## Data for processing
----

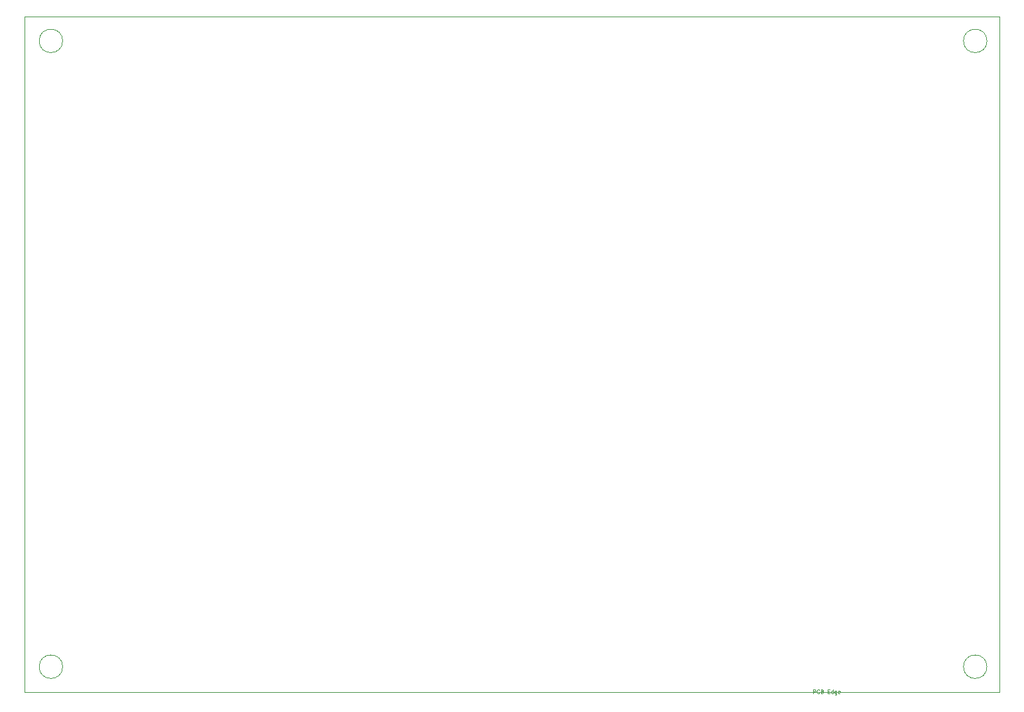
<source format=gbr>
%TF.GenerationSoftware,KiCad,Pcbnew,5.1.7+dfsg1-1~bpo10+1*%
%TF.CreationDate,2020-11-15T21:32:23+00:00*%
%TF.ProjectId,piggyback,70696767-7962-4616-936b-2e6b69636164,rev?*%
%TF.SameCoordinates,Original*%
%TF.FileFunction,OtherDrawing,Comment*%
%FSLAX45Y45*%
G04 Gerber Fmt 4.5, Leading zero omitted, Abs format (unit mm)*
G04 Created by KiCad (PCBNEW 5.1.7+dfsg1-1~bpo10+1) date 2020-11-15 21:32:23*
%MOMM*%
%LPD*%
G01*
G04 APERTURE LIST*
%TA.AperFunction,Profile*%
%ADD10C,0.050000*%
%TD*%
%ADD11C,0.080000*%
G04 APERTURE END LIST*
D10*
X16350000Y-14150000D02*
G75*
G03*
X16350000Y-14150000I-150000J0D01*
G01*
X16350000Y-6150000D02*
G75*
G03*
X16350000Y-6150000I-150000J0D01*
G01*
X4550000Y-6150000D02*
G75*
G03*
X4550000Y-6150000I-150000J0D01*
G01*
X4550000Y-14150000D02*
G75*
G03*
X4550000Y-14150000I-150000J0D01*
G01*
X16510000Y-5842000D02*
X4064000Y-5842000D01*
X16510000Y-14478000D02*
X16510000Y-5842000D01*
X4064000Y-14478000D02*
X16510000Y-14478000D01*
X4064000Y-5842000D02*
X4064000Y-14478000D01*
D11*
X14128571Y-14491369D02*
X14128571Y-14441369D01*
X14147619Y-14441369D01*
X14152381Y-14443750D01*
X14154762Y-14446131D01*
X14157143Y-14450893D01*
X14157143Y-14458036D01*
X14154762Y-14462798D01*
X14152381Y-14465178D01*
X14147619Y-14467559D01*
X14128571Y-14467559D01*
X14207143Y-14486607D02*
X14204762Y-14488988D01*
X14197619Y-14491369D01*
X14192857Y-14491369D01*
X14185714Y-14488988D01*
X14180952Y-14484226D01*
X14178571Y-14479464D01*
X14176190Y-14469940D01*
X14176190Y-14462798D01*
X14178571Y-14453274D01*
X14180952Y-14448512D01*
X14185714Y-14443750D01*
X14192857Y-14441369D01*
X14197619Y-14441369D01*
X14204762Y-14443750D01*
X14207143Y-14446131D01*
X14245238Y-14465178D02*
X14252381Y-14467559D01*
X14254762Y-14469940D01*
X14257143Y-14474702D01*
X14257143Y-14481845D01*
X14254762Y-14486607D01*
X14252381Y-14488988D01*
X14247619Y-14491369D01*
X14228571Y-14491369D01*
X14228571Y-14441369D01*
X14245238Y-14441369D01*
X14250000Y-14443750D01*
X14252381Y-14446131D01*
X14254762Y-14450893D01*
X14254762Y-14455655D01*
X14252381Y-14460417D01*
X14250000Y-14462798D01*
X14245238Y-14465178D01*
X14228571Y-14465178D01*
X14316667Y-14465178D02*
X14333333Y-14465178D01*
X14340476Y-14491369D02*
X14316667Y-14491369D01*
X14316667Y-14441369D01*
X14340476Y-14441369D01*
X14383333Y-14491369D02*
X14383333Y-14441369D01*
X14383333Y-14488988D02*
X14378571Y-14491369D01*
X14369048Y-14491369D01*
X14364286Y-14488988D01*
X14361905Y-14486607D01*
X14359524Y-14481845D01*
X14359524Y-14467559D01*
X14361905Y-14462798D01*
X14364286Y-14460417D01*
X14369048Y-14458036D01*
X14378571Y-14458036D01*
X14383333Y-14460417D01*
X14428571Y-14458036D02*
X14428571Y-14498512D01*
X14426190Y-14503274D01*
X14423809Y-14505655D01*
X14419048Y-14508036D01*
X14411905Y-14508036D01*
X14407143Y-14505655D01*
X14428571Y-14488988D02*
X14423809Y-14491369D01*
X14414286Y-14491369D01*
X14409524Y-14488988D01*
X14407143Y-14486607D01*
X14404762Y-14481845D01*
X14404762Y-14467559D01*
X14407143Y-14462798D01*
X14409524Y-14460417D01*
X14414286Y-14458036D01*
X14423809Y-14458036D01*
X14428571Y-14460417D01*
X14471428Y-14488988D02*
X14466667Y-14491369D01*
X14457143Y-14491369D01*
X14452381Y-14488988D01*
X14450000Y-14484226D01*
X14450000Y-14465178D01*
X14452381Y-14460417D01*
X14457143Y-14458036D01*
X14466667Y-14458036D01*
X14471428Y-14460417D01*
X14473809Y-14465178D01*
X14473809Y-14469940D01*
X14450000Y-14474702D01*
M02*

</source>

----

## Job
Among the lines above, find those holding "LIST" and copy each one.

## Worked solution
G04 APERTURE LIST*
G04 APERTURE END LIST*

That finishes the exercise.